Does the future of specialty tea and coffee lie within metal packaging?

Metal packaging may not be something many associate with the tea and coffee industry, however with its infinitely recyclable properties, it is something more companies are turning towards. This week, I visited the Eviosys R&D Centre in Wantage, UK, where the company opened the doors to its brand new testing lab, and detailed its latest innovations in the metal packaging world and what the format can offer customers.

We were given a tour of the facility, with its state-of-the-art materials and component testing laboratory, dedicated processing area and pilot manufacturing facility, which allows the company to simulate its customers’ factory conditions as well as test shelf life in temperature controlled stores. Eviosys was also proud to show off the manufacturing process for its Ecopeel innovation, which offers customers a lighter, easy-to-open packaging format. Eviosys also had on display its Orbit and Horizon technology, the former which allows for easier-to-open screw top jars, and the latter an impressively thin and unobtrusive resealable metal lid, allowing for a 100% metal packaging format and therefore improved recyclability.

The latter piqued my interest especially, in regards to tea and coffee applications. I have seen a fair amount of coffee, particularly instant coffee, sold in tins on the shelves, but with plastic lids. While this is better than a completely plastic tub, and certainly a step in the right direction, I can’t help but think they are so close to a truly sustainable option. The metal lid could be recycled alongside the tin, and made into something new again and again, with no degradation of quality. Meanwhile, plastic, while certain types are recyclable, the quality and application opportunities decrease the more it is done so. The visual appeal of an all metal can is also something that offers further benefit. Companies such as Eviosys can offer myriad ways to finish and decorate metal packaging, from contrasting gloss and matte areas, embossing, debossing, and holographic foils, as the company demonstrated yesterday. The image attached to this blog is one of the promotional examples Eviosys gave of its capabilities.

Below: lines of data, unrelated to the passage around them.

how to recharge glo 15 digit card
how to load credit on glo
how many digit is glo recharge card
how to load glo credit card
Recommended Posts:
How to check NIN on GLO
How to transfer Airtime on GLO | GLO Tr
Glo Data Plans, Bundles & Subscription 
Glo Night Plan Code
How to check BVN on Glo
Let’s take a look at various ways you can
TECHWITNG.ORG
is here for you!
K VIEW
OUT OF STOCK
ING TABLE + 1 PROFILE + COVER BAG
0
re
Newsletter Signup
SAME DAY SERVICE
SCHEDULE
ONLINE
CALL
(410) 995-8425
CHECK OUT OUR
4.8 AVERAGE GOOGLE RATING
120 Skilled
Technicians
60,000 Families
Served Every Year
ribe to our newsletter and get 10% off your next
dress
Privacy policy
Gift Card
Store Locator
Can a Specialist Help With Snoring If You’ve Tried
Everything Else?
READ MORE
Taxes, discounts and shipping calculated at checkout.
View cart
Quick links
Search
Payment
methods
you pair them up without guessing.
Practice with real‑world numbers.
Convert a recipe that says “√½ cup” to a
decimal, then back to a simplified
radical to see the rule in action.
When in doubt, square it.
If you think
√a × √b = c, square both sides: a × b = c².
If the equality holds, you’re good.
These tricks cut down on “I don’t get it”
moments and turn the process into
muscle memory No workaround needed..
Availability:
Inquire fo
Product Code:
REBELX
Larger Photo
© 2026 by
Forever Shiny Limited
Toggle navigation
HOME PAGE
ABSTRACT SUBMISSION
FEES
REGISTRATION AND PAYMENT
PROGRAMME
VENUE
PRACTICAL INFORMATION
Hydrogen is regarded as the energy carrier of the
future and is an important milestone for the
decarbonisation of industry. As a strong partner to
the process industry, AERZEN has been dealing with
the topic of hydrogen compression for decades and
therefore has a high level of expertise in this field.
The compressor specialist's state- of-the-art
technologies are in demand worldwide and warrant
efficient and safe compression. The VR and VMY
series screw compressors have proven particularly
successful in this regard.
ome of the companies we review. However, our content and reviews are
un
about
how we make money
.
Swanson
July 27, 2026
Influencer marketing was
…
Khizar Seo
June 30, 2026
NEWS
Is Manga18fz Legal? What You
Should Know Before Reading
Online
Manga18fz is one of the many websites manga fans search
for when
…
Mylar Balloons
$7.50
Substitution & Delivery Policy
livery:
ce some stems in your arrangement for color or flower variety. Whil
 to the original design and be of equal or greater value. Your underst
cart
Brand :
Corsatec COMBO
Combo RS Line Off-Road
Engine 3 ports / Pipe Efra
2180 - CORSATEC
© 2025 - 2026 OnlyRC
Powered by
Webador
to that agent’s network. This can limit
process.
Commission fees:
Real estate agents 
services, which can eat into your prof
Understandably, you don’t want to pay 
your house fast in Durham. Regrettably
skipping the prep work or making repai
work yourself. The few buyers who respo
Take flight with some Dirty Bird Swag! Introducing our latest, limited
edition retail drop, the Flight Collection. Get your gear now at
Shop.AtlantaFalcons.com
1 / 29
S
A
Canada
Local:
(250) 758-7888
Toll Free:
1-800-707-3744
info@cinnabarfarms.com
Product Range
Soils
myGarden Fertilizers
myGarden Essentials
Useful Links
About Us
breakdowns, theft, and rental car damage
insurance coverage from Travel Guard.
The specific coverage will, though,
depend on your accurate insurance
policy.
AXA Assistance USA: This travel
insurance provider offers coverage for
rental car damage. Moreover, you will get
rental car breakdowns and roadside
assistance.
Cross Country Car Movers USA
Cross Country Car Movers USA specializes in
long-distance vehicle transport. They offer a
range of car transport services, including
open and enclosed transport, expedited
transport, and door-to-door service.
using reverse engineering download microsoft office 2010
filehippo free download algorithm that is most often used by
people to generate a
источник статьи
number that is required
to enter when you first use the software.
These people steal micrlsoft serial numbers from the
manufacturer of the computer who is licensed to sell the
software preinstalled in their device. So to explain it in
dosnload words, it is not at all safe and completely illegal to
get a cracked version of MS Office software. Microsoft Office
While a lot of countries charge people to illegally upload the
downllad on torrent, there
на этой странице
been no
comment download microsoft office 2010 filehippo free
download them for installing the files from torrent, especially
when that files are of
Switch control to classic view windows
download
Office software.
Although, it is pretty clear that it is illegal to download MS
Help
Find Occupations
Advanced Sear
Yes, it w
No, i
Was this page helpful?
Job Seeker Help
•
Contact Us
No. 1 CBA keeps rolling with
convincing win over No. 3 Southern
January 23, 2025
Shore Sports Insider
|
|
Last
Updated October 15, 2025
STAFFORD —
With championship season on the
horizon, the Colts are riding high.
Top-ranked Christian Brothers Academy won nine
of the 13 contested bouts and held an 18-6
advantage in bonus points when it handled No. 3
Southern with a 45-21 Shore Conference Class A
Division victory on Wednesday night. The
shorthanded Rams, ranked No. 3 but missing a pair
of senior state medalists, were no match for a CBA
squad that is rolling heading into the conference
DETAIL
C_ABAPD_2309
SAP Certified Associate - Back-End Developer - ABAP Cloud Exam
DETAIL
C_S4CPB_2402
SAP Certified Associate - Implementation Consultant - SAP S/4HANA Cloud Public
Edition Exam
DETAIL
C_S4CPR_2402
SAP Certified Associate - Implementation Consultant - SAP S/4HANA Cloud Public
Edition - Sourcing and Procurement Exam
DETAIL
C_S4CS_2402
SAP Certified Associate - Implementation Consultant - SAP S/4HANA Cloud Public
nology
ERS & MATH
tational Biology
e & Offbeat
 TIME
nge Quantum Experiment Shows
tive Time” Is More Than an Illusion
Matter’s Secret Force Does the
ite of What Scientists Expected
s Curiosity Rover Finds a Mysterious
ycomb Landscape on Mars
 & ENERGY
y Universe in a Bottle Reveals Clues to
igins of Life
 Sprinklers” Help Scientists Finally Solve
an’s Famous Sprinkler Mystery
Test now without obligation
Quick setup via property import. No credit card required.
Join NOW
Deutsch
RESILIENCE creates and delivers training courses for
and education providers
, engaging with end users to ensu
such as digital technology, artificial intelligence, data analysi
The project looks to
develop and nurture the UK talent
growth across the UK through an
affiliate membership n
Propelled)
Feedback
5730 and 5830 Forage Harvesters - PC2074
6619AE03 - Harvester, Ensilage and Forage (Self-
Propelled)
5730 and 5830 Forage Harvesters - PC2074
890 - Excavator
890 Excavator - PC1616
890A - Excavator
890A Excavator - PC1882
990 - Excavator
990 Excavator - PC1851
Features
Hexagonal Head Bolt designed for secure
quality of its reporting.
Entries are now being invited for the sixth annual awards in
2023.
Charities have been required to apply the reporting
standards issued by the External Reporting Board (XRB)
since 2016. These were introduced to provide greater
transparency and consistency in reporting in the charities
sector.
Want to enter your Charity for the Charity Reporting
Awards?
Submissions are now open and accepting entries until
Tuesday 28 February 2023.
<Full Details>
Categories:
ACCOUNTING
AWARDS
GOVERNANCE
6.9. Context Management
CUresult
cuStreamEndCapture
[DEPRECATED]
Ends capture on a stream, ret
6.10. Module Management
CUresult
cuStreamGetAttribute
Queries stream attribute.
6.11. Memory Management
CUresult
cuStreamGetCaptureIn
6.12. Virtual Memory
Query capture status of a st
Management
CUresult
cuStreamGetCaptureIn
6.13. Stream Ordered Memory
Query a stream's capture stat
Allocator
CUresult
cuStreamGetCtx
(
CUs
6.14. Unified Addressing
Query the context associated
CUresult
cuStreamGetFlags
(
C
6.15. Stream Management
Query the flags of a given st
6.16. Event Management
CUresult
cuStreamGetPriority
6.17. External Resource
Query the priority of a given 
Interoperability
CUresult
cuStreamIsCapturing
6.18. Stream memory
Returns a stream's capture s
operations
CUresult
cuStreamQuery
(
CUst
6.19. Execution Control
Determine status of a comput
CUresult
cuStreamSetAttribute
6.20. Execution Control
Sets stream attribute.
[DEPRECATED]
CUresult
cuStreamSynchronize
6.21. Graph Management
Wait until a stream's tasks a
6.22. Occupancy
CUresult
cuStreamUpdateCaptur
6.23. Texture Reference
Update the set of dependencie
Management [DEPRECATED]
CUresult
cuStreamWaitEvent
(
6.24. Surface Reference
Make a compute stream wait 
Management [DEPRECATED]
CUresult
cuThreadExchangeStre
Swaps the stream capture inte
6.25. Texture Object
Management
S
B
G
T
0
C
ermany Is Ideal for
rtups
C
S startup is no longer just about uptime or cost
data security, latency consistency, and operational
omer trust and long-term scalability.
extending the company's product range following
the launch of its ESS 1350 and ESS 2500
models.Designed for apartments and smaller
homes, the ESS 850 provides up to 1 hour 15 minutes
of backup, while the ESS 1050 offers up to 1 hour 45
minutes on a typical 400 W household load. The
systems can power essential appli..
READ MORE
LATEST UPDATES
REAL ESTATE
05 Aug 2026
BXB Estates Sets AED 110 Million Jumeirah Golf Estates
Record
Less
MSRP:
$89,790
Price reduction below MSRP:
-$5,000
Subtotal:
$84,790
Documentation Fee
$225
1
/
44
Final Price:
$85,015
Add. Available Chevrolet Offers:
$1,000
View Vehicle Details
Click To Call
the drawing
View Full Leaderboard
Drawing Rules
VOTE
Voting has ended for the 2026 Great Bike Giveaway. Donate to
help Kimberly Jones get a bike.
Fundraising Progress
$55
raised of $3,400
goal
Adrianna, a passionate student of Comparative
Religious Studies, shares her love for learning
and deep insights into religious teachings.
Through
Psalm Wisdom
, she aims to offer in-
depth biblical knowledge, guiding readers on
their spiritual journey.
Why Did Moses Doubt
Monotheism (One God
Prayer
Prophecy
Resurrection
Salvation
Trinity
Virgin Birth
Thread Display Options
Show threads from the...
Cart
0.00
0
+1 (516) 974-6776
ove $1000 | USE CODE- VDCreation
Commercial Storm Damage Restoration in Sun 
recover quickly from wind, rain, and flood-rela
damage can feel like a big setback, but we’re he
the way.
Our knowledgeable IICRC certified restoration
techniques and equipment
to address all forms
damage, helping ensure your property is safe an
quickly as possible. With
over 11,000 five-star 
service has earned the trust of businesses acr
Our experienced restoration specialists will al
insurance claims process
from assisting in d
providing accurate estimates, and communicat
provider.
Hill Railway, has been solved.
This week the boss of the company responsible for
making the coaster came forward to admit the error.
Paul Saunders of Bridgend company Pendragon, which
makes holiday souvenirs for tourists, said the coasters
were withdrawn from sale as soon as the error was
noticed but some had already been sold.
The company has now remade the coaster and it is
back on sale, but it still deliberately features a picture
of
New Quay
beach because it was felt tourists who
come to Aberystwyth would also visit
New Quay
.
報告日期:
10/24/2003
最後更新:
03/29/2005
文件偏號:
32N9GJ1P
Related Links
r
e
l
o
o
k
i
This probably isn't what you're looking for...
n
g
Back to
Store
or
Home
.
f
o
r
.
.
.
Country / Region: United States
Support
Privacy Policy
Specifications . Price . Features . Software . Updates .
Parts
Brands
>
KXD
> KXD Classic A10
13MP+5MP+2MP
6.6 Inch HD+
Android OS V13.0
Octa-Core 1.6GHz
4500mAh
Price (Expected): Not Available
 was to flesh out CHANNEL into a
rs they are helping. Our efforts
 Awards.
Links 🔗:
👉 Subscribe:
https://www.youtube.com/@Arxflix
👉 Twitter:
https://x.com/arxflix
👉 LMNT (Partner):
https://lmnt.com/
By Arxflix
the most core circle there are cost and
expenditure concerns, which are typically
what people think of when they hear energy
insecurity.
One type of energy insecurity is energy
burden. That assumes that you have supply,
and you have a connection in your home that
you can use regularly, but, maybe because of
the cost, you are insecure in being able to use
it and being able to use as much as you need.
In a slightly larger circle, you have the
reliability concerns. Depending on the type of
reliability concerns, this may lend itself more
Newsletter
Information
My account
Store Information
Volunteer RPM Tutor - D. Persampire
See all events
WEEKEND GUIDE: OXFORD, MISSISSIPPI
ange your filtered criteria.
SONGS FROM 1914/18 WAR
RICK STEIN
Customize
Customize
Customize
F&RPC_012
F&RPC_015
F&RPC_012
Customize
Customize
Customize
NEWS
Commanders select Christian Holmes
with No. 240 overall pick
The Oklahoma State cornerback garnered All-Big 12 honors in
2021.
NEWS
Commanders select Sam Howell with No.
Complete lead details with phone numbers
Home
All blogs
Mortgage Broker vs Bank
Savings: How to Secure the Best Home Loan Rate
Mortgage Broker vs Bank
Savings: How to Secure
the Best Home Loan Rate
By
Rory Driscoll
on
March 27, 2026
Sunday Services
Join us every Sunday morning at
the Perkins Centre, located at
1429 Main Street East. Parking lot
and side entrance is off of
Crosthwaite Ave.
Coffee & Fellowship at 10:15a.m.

Specialty tea and coffee in particular, already utilises metal packaging to some extent, as it offers valuable resealable capabilities, as well as a quality feel. Tins have the fabulous quality of not just being infinitely recyclable, but infinitely reusable in their original format. I can’t be the only one who has an extensive collection of various tins alongside my hoard of jars, for storing biscuits, grains, nuts, lentils, anything from a packet that I have opened and want to keep stored fresh, tidy and stackable.

Chatting to Isabelle Le Graët, Eviosys marketing, communication and sustainability manager, yesterday, she touched on a report that Eviosys is due to publish soon about how consumers use their metal packaging and the role they play within the home. The report showed that 80% of consumers keep tins after purchase. This presents a phenomenal opportunity for brands to not only enter consumers’ homes, but to remain in them for potentially years to come, their packaging being got out of the cupboard and reused time and time again. Every time a consumer uses a brand’s tin, they are being reminded of the brand, the product, hopefully the enjoyment they got out of drinking the tea or coffee that the tin contained, and perhaps even the fond memory of the receipt of the tin if it was a gift. Highly decorative tins are much more likely to be kept and reused, and where the specialty tea and coffee industry is striving to offer quality and a memorable experience to consumers’ interaction with their products, a beautiful and repeatedly functional tin is an exciting as well as sustainable opportunity to expand this objective.

The concept has already been utilised in some categories for refillable solutions, where consumers buy a tin, and then going forward only need to buy bags or packets of their products to refill their tins, or some places even have opportunities for customers to bring their tin to be refilled. This is already beginning to have applications in the tea and coffee industry.

It will be interesting to see how metal packaging applications evolve within the tea and coffee segment, particularly for specialty, and how brands will utilise what is a great opportunity for memorable branding, consumer experiences, and unparalleled sustainability.